Hope College senior Nhi Hoang of Da Nang, Vietnam, has won a regional award for excellence in collaborative student-faculty research for the second year in a row from the Midwestern chapter of Psi Chi, the International Honor Society in Psychology.
Hoang is being honored for her project “I will not apologize! The Dark Triad inversely predicts forgiveness-seeking,” which she conducted mentored by Dr. Lindsey Root Luna, who is dean of social sciences and a member of the psychology faculty. She will receive the award during the annual meeting of the Midwestern Psychological Association, which will be held on Thursday-Saturday, April 18-20, in Chicago.
Hope students have won the highly competitive awards during 21 of the past 25 years. The total nine awards that Hope students received from 2014 through 2023 were the second-most in the Midwestern region and the eighth-most of all regions in the U.S. In 2022, only 27 entries were honored from among more than 550 submissions.
The study conducted by Hoang and Root Luna found that people who have high scores in the three personality traits that are collectively described as the “Dark Triad” —Machiavellianism, sub-clinical narcissism and sub-clinical psychopathy — are less likely to seek forgiveness after imagining themselves hurting a coworker. People with stronger Dark Triad traits reported lower levels of empathy and guilt, which then led to lower motivation to ask for forgiveness from their victims. Hoang will attend the conference and make a presentation about the research during a “Data Blitz” session taking place on April 18.
Hoang, who is majoring in psychology and minoring in neuroscience, received her award last year for her project “Welcome to My House: The Relationship between One’s Hospitality and Preference for Houses’ Exteriors,” which she conducted with Dr. Benjamin Meagher, assistant professor of psychology. The researchers measured people’s hospitality, which includes qualities like feeling responsible for guests, being welcoming and experiencing less imposition when hosting others, and then had them evaluate pictures of homes based on the presence of a front porch, the absence of a fence and closeness to the sidewalk. They found that the home's closeness to the sidewalk impacted people's preferences depending on the participant's hospitality, with those who scored low on being welcoming, high on responsibility and low on discomfort preferring more distant homes.
Psi Chi is an international organization of professionals, scientists, faculty, students, and alumni whose mission is to recognize and promote excellence in the science and application of psychology.

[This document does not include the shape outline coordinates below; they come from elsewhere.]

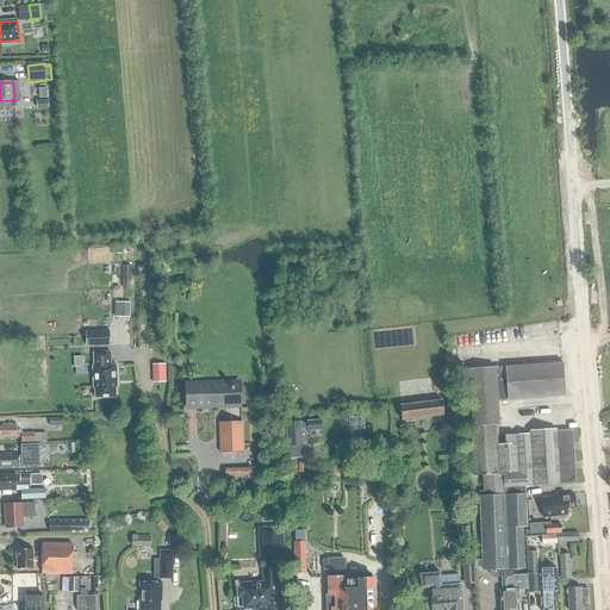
[(114,317),(130,317),(130,303),(114,303),(114,317)]
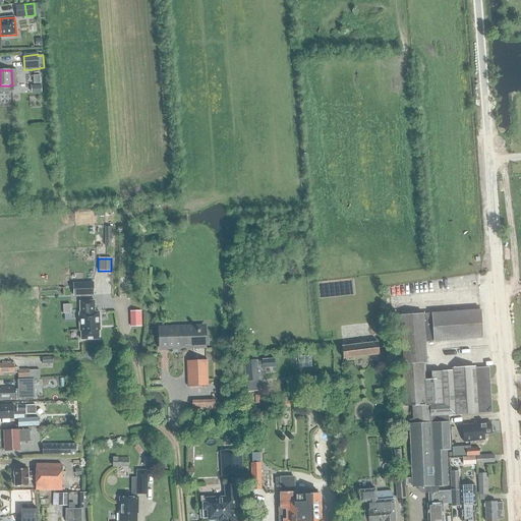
[(73,296),(94,295),(94,283),(73,284),(73,296)]
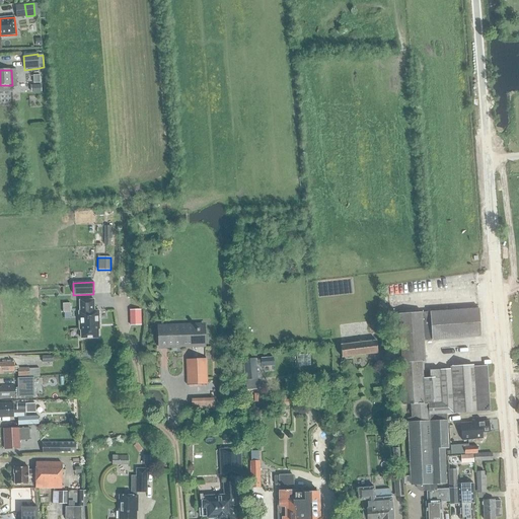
[(79,300),(80,311),(79,312),(79,329),(80,329),(81,339),(98,338),(98,324),(99,324),(98,311),(92,311),(92,301),(93,301),(93,300),(79,300)]
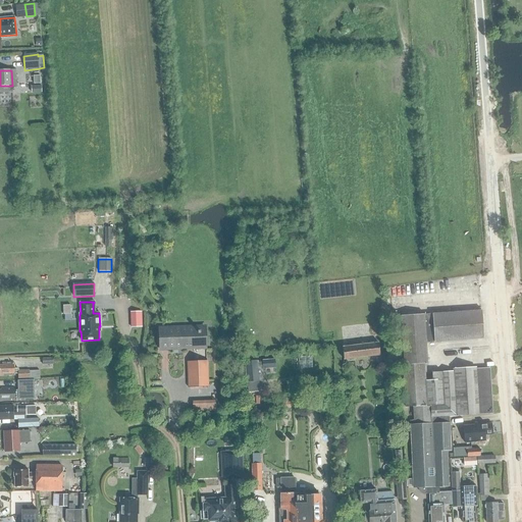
[(131,311),(132,327),(144,326),(143,311),(131,311)]
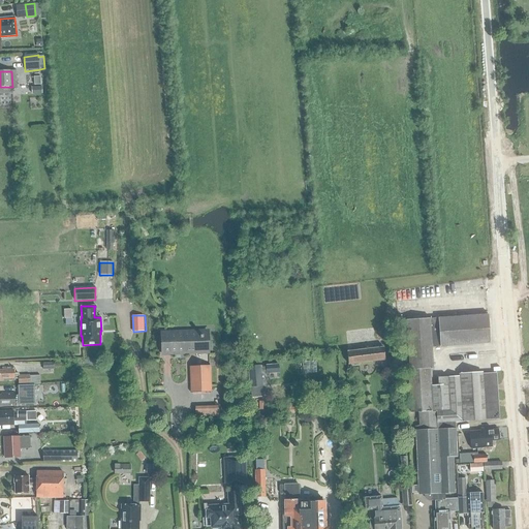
[(409,370),(412,370),(430,368),(433,368),(432,347),(490,343),(488,315),(406,320),(409,370)]
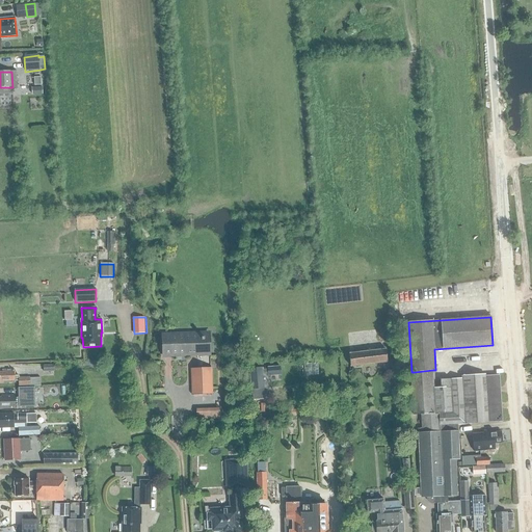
[(210,330),(160,333),(161,357),(210,355),(210,330)]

Founded in 1929, the society has chartered more than 1,150 chapters at colleges and universities across the United States as well as abroad, and more than three quarters of a million lifetime members. The honor society’s chapters are grouped within six regions: Eastern, Midwestern, Rocky Mountain, Southeastern, Southwestern and Western. The Midwestern Region includes Illinois, Indiana, Iowa, Kansas, Michigan, Minnesota, Missouri, Nebraska, North Dakota, Ohio, South Dakota, Wisconsin and Ontario, Canada. Hope’s chapter was chartered in 1965.